Top of QUOTED PASSAGE
Restaurant information
- Food type: Japanese
- Location: 2878 Southeast Gladstone Street, Portland, Multnomah, Oregon, 97202, United States
- Coordinates: 45°29′36″N 122°38′10″W﻿ / ﻿45.4932°N 122.6360°W
- Reservations: No
- Website: yokospdx.com

= Yoko's Japanese Restaurant and Sushi Bar =

Japanese restaurant in Portland, Oregon, U.S.

Yoko's Japanese Restaurant and Sushi Bar, or simply Yoko's, is a Japanese restaurant in Portland, Oregon. United States. The restaurant was established in Bend, Oregon, in 1989. An outpost opened in northwest Portland's Northwest District in 1994, and relocated to southeast Portland's Creston-Kenilworth neighborhood in 1997. The Bend restaurant has closed permanently. In addition to sushi, Yoko's serves donburi, sake, sashimi, tempura, and other Japanese dishes.

== Description ==
The small woman-owned Japanese restaurant Yoko's was on Gladstone Street in southeast Portland's Creston-Kenilworth neighborhood. It had seven tables and ten counter seats, as well as a dining area with a saltwater aquarium. Yoko's does not take reservations or offer take-out. In Bend, where Yoko's was established, the business was on Northwest Bond Street before closing permanently.

== History ==
Yoko's was established by Yoko Funabashi and Steve DePatie in Bend in 1989. The business opened an outpost in Portland in 1994, initially operating from a converted house at the intersection of 23rd and Glisan in northwest Portland's Northwest District. The Portland restaurant has operated from its current location in Creston-Kenilworth since 1997.

The Bend restaurant has closed.
Bottom of QUOTED PASSAGE
Top of PROVIDED INFORMATION
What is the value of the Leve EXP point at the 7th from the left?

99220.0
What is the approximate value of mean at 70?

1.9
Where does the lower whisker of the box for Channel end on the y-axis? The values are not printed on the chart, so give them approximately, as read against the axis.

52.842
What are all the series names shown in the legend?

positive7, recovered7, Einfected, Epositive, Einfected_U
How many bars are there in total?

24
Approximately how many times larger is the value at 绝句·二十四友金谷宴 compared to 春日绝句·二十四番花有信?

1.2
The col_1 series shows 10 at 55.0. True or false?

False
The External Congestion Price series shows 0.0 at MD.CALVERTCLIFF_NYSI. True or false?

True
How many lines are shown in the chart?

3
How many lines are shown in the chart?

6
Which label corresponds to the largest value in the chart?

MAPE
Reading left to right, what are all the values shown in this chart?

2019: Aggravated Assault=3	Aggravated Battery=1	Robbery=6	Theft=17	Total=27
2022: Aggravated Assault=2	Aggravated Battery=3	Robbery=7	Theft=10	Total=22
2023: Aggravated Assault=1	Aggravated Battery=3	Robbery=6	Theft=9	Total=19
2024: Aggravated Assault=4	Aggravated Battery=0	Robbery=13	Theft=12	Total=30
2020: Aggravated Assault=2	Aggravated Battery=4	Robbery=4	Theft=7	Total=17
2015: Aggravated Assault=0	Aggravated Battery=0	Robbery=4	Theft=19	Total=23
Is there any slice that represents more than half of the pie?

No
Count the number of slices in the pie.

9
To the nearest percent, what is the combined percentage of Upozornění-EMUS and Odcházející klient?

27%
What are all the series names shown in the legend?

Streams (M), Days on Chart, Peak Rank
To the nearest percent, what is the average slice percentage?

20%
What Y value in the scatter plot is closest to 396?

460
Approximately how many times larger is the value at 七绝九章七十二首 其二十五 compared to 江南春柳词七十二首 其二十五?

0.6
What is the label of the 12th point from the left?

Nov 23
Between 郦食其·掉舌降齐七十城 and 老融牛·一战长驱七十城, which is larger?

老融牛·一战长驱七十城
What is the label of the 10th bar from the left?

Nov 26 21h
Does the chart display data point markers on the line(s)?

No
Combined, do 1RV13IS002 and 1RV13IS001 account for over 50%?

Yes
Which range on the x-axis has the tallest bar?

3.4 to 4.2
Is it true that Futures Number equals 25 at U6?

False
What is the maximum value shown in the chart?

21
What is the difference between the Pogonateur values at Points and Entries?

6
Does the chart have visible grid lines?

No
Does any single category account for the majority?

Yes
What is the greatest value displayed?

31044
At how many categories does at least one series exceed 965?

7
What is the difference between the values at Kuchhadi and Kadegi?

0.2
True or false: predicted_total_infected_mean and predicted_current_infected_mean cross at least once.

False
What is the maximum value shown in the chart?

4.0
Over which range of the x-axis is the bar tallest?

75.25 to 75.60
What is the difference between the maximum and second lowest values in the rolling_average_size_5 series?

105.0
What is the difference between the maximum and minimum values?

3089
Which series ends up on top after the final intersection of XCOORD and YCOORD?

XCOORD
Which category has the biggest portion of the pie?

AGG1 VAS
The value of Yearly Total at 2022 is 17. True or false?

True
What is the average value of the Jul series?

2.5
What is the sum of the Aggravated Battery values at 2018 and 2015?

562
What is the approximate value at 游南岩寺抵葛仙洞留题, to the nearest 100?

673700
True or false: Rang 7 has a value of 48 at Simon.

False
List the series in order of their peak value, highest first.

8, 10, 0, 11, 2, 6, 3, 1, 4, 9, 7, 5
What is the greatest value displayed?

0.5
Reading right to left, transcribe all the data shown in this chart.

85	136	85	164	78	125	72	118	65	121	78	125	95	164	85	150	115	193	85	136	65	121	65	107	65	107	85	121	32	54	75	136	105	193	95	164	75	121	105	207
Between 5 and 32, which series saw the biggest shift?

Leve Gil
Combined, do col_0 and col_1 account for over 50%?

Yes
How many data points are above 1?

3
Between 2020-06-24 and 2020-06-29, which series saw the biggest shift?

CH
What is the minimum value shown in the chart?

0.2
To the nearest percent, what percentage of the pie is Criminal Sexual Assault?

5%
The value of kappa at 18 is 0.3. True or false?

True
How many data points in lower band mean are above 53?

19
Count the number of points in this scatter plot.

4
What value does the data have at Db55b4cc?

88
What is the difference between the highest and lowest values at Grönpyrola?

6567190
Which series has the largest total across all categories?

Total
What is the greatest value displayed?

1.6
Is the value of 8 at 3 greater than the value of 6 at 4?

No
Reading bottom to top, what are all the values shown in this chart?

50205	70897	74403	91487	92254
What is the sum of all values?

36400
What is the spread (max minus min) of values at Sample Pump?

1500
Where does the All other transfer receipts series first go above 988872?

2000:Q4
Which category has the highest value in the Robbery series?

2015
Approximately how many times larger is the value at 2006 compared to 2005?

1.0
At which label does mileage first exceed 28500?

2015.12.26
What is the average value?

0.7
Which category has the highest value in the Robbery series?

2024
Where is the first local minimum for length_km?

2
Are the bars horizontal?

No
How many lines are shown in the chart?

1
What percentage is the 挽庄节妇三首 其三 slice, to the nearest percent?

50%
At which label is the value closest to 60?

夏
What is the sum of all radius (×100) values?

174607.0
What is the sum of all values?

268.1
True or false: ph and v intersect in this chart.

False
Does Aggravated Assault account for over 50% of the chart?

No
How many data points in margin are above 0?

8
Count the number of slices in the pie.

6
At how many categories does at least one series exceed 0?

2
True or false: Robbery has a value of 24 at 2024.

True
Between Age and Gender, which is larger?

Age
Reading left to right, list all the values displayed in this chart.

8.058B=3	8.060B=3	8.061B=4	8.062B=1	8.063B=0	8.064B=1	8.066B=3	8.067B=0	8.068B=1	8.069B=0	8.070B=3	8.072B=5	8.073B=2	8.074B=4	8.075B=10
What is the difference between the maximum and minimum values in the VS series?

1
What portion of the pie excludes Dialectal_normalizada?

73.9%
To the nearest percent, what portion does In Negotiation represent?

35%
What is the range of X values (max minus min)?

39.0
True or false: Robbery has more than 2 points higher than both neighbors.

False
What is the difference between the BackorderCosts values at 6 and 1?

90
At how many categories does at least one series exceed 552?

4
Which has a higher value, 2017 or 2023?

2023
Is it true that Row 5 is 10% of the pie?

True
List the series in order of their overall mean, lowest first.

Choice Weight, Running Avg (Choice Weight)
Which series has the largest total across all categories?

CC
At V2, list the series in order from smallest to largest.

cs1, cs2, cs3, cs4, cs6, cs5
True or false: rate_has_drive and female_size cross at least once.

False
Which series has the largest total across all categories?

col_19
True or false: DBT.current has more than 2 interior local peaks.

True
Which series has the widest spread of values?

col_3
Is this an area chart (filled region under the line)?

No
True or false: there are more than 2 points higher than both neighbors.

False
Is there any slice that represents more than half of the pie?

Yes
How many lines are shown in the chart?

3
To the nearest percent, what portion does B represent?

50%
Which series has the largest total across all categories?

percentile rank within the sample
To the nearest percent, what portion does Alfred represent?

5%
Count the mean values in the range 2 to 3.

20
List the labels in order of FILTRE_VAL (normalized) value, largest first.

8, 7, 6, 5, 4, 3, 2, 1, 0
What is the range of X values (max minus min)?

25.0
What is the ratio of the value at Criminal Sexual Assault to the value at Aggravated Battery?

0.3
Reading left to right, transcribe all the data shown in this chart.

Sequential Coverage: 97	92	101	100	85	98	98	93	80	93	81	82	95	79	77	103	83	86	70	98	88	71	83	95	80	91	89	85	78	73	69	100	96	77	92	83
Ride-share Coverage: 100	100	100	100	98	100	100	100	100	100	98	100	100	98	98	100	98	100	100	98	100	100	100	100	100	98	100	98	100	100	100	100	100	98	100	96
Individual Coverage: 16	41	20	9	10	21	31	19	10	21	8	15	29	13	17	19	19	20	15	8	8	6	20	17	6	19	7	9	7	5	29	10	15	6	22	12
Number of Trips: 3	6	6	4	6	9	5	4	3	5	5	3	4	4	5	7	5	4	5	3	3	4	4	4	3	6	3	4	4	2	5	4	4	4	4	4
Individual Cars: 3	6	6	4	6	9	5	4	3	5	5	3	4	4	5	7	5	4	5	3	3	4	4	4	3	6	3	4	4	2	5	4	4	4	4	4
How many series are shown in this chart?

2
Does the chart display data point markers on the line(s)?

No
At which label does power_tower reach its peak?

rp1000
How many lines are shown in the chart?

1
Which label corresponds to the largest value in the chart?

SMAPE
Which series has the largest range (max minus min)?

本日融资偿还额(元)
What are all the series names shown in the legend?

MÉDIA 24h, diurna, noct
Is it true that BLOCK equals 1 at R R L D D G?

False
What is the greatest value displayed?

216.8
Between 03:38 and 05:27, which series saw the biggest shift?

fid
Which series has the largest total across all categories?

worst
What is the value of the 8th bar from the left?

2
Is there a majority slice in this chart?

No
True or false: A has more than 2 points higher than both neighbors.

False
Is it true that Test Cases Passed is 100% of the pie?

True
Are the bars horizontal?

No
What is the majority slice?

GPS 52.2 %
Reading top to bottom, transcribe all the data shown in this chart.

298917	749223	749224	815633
Bottom of PROVIDED INFORMATION
TASK REQUIREMENTS ->
A. Please answer these questions from the text about Yoko's, one answer per line, marked the same way:
(i) In what year was Yoko's established in Bend?
(ii) How many counter seats did the restaurant have?
(iii) Where did the Portland outpost first operate?
B. Count the lines of the listing above that contain the string "biggest", matching case exactly, and give only the number.

LIST OF SOLUTIONS ->
A.
(i) 1989
(ii) Ten
(iii) From a converted house at the intersection of 23rd and Glisan in northwest Portland's Northwest District

B. 4